[Stored items]
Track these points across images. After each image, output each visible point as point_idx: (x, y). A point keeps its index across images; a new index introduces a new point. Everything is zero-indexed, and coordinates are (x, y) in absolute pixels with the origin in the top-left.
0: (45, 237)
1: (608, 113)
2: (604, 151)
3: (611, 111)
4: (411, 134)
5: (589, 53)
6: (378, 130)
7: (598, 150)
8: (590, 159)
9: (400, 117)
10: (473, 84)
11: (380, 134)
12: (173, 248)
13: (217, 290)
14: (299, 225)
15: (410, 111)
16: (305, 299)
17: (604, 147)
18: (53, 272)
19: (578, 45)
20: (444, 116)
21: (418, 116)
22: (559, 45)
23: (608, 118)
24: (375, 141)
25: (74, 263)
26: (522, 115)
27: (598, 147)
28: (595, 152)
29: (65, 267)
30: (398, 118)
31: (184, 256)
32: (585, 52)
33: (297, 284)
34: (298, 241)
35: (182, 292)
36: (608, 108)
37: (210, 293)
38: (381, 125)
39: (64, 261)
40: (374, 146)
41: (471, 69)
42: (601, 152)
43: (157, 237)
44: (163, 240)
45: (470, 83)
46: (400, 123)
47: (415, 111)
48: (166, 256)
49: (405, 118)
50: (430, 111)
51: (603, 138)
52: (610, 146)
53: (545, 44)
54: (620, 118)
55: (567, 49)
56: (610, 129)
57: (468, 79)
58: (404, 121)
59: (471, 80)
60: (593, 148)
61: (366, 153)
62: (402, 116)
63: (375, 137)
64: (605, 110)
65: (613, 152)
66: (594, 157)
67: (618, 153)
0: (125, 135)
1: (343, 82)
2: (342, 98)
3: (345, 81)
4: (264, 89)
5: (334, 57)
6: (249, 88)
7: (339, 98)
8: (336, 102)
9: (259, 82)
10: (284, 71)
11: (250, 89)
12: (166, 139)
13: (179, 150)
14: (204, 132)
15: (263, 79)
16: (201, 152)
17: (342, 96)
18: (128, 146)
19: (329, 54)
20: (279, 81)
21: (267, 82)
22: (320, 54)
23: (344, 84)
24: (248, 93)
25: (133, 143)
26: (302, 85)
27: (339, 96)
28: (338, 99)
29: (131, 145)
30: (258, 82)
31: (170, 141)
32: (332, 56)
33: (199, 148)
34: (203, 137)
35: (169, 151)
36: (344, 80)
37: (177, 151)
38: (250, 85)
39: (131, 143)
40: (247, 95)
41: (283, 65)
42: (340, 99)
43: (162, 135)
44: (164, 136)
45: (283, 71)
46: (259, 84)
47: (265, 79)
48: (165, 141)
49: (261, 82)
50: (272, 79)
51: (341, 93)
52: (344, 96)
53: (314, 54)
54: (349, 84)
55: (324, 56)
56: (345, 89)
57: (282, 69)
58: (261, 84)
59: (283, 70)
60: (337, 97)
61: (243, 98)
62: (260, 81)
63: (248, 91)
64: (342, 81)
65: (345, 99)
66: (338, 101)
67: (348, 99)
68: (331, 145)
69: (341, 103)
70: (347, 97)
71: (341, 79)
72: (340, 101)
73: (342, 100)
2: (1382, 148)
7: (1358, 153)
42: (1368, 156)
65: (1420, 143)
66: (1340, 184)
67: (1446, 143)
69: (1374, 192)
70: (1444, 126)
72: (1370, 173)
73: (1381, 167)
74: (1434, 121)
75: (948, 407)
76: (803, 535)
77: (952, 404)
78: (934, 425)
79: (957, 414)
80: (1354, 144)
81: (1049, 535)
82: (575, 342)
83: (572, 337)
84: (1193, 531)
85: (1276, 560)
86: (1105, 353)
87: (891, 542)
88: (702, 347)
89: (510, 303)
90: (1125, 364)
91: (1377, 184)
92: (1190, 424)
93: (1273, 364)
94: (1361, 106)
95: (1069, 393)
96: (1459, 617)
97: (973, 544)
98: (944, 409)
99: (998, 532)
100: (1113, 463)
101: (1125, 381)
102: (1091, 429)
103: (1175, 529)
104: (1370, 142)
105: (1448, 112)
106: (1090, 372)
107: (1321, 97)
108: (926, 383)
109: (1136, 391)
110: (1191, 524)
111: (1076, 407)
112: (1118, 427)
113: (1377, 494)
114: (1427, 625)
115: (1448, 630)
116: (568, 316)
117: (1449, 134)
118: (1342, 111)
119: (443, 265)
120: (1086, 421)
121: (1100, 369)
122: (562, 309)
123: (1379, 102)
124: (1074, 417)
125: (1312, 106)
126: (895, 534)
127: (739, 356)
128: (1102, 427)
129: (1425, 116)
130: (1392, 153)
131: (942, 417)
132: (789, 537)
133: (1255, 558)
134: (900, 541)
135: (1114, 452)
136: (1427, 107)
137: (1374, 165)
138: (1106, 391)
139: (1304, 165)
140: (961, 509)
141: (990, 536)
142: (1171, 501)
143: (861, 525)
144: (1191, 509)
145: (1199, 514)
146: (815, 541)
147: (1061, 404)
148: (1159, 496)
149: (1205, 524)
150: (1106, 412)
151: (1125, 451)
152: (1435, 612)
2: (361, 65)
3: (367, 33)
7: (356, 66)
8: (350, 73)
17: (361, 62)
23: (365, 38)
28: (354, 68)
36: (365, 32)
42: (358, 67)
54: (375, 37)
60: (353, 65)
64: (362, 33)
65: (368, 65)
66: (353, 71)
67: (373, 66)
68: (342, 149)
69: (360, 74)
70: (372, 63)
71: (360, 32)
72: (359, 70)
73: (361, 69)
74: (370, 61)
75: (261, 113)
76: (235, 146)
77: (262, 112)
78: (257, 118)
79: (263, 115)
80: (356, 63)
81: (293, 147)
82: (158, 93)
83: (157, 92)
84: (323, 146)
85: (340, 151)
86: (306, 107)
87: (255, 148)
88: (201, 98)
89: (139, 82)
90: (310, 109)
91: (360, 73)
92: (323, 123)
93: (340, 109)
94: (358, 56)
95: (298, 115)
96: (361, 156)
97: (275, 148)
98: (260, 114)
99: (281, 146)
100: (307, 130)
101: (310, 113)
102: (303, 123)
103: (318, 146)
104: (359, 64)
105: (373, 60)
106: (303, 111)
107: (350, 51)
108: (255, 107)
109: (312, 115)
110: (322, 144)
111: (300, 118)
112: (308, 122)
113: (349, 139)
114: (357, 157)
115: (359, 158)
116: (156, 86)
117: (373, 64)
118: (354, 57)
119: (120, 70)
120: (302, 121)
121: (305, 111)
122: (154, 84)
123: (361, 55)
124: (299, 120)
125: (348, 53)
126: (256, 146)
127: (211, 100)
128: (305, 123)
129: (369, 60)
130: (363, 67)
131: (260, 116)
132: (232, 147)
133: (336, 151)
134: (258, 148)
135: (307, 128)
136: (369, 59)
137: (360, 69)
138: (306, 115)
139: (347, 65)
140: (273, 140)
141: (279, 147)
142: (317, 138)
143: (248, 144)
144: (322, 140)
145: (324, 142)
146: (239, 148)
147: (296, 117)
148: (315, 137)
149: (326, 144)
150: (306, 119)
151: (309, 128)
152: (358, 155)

■ **Exercise brief**:
Write out every one of the rows above again, keeping each character the same.

■ **Answer box**:
Track these points across images. After each image, output each visible point as point_idx: (x, y). A point keeps its index across images; a new index introduces a new point. Everything is zero-indexed, and coordinates are (x, y) in absolute pixels with the origin in the top-left.
0: (45, 237)
1: (608, 113)
2: (604, 151)
3: (611, 111)
4: (411, 134)
5: (589, 53)
6: (378, 130)
7: (598, 150)
8: (590, 159)
9: (400, 117)
10: (473, 84)
11: (380, 134)
12: (173, 248)
13: (217, 290)
14: (299, 225)
15: (410, 111)
16: (305, 299)
17: (604, 147)
18: (53, 272)
19: (578, 45)
20: (444, 116)
21: (418, 116)
22: (559, 45)
23: (608, 118)
24: (375, 141)
25: (74, 263)
26: (522, 115)
27: (598, 147)
28: (595, 152)
29: (65, 267)
30: (398, 118)
31: (184, 256)
32: (585, 52)
33: (297, 284)
34: (298, 241)
35: (182, 292)
36: (608, 108)
37: (210, 293)
38: (381, 125)
39: (64, 261)
40: (374, 146)
41: (471, 69)
42: (601, 152)
43: (157, 237)
44: (163, 240)
45: (470, 83)
46: (400, 123)
47: (415, 111)
48: (166, 256)
49: (405, 118)
50: (430, 111)
51: (603, 138)
52: (610, 146)
53: (545, 44)
54: (620, 118)
55: (567, 49)
56: (610, 129)
57: (468, 79)
58: (404, 121)
59: (471, 80)
60: (593, 148)
61: (366, 153)
62: (402, 116)
63: (375, 137)
64: (605, 110)
65: (613, 152)
66: (594, 157)
67: (618, 153)
0: (125, 135)
1: (343, 82)
2: (342, 98)
3: (345, 81)
4: (264, 89)
5: (334, 57)
6: (249, 88)
7: (339, 98)
8: (336, 102)
9: (259, 82)
10: (284, 71)
11: (250, 89)
12: (166, 139)
13: (179, 150)
14: (204, 132)
15: (263, 79)
16: (201, 152)
17: (342, 96)
18: (128, 146)
19: (329, 54)
20: (279, 81)
21: (267, 82)
22: (320, 54)
23: (344, 84)
24: (248, 93)
25: (133, 143)
26: (302, 85)
27: (339, 96)
28: (338, 99)
29: (131, 145)
30: (258, 82)
31: (170, 141)
32: (332, 56)
33: (199, 148)
34: (203, 137)
35: (169, 151)
36: (344, 80)
37: (177, 151)
38: (250, 85)
39: (131, 143)
40: (247, 95)
41: (283, 65)
42: (340, 99)
43: (162, 135)
44: (164, 136)
45: (283, 71)
46: (259, 84)
47: (265, 79)
48: (165, 141)
49: (261, 82)
50: (272, 79)
51: (341, 93)
52: (344, 96)
53: (314, 54)
54: (349, 84)
55: (324, 56)
56: (345, 89)
57: (282, 69)
58: (261, 84)
59: (283, 70)
60: (337, 97)
61: (243, 98)
62: (260, 81)
63: (248, 91)
64: (342, 81)
65: (345, 99)
66: (338, 101)
67: (348, 99)
68: (331, 145)
69: (341, 103)
70: (347, 97)
71: (341, 79)
72: (340, 101)
73: (342, 100)
2: (1382, 148)
7: (1358, 153)
42: (1368, 156)
65: (1420, 143)
66: (1340, 184)
67: (1446, 143)
69: (1374, 192)
70: (1444, 126)
72: (1370, 173)
73: (1381, 167)
74: (1434, 121)
75: (948, 407)
76: (803, 535)
77: (952, 404)
78: (934, 425)
79: (957, 414)
80: (1354, 144)
81: (1049, 535)
82: (575, 342)
83: (572, 337)
84: (1193, 531)
85: (1276, 560)
86: (1105, 353)
87: (891, 542)
88: (702, 347)
89: (510, 303)
90: (1125, 364)
91: (1377, 184)
92: (1190, 424)
93: (1273, 364)
94: (1361, 106)
95: (1069, 393)
96: (1459, 617)
97: (973, 544)
98: (944, 409)
99: (998, 532)
100: (1113, 463)
101: (1125, 381)
102: (1091, 429)
103: (1175, 529)
104: (1370, 142)
105: (1448, 112)
106: (1090, 372)
107: (1321, 97)
108: (926, 383)
109: (1136, 391)
110: (1191, 524)
111: (1076, 407)
112: (1118, 427)
113: (1377, 494)
114: (1427, 625)
115: (1448, 630)
116: (568, 316)
117: (1449, 134)
118: (1342, 111)
119: (443, 265)
120: (1086, 421)
121: (1100, 369)
122: (562, 309)
123: (1379, 102)
124: (1074, 417)
125: (1312, 106)
126: (895, 534)
127: (739, 356)
128: (1102, 427)
129: (1425, 116)
130: (1392, 153)
131: (942, 417)
132: (789, 537)
133: (1255, 558)
134: (900, 541)
135: (1114, 452)
136: (1427, 107)
137: (1374, 165)
138: (1106, 391)
139: (1304, 165)
140: (961, 509)
141: (990, 536)
142: (1171, 501)
143: (861, 525)
144: (1191, 509)
145: (1199, 514)
146: (815, 541)
147: (1061, 404)
148: (1159, 496)
149: (1205, 524)
150: (1106, 412)
151: (1125, 451)
152: (1435, 612)
2: (361, 65)
3: (367, 33)
7: (356, 66)
8: (350, 73)
17: (361, 62)
23: (365, 38)
28: (354, 68)
36: (365, 32)
42: (358, 67)
54: (375, 37)
60: (353, 65)
64: (362, 33)
65: (368, 65)
66: (353, 71)
67: (373, 66)
68: (342, 149)
69: (360, 74)
70: (372, 63)
71: (360, 32)
72: (359, 70)
73: (361, 69)
74: (370, 61)
75: (261, 113)
76: (235, 146)
77: (262, 112)
78: (257, 118)
79: (263, 115)
80: (356, 63)
81: (293, 147)
82: (158, 93)
83: (157, 92)
84: (323, 146)
85: (340, 151)
86: (306, 107)
87: (255, 148)
88: (201, 98)
89: (139, 82)
90: (310, 109)
91: (360, 73)
92: (323, 123)
93: (340, 109)
94: (358, 56)
95: (298, 115)
96: (361, 156)
97: (275, 148)
98: (260, 114)
99: (281, 146)
100: (307, 130)
101: (310, 113)
102: (303, 123)
103: (318, 146)
104: (359, 64)
105: (373, 60)
106: (303, 111)
107: (350, 51)
108: (255, 107)
109: (312, 115)
110: (322, 144)
111: (300, 118)
112: (308, 122)
113: (349, 139)
114: (357, 157)
115: (359, 158)
116: (156, 86)
117: (373, 64)
118: (354, 57)
119: (120, 70)
120: (302, 121)
121: (305, 111)
122: (154, 84)
123: (361, 55)
124: (299, 120)
125: (348, 53)
126: (256, 146)
127: (211, 100)
128: (305, 123)
129: (369, 60)
130: (363, 67)
131: (260, 116)
132: (232, 147)
133: (336, 151)
134: (258, 148)
135: (307, 128)
136: (369, 59)
137: (360, 69)
138: (306, 115)
139: (347, 65)
140: (273, 140)
141: (279, 147)
142: (317, 138)
143: (248, 144)
144: (322, 140)
145: (324, 142)
146: (239, 148)
147: (296, 117)
148: (315, 137)
149: (326, 144)
150: (306, 119)
151: (309, 128)
152: (358, 155)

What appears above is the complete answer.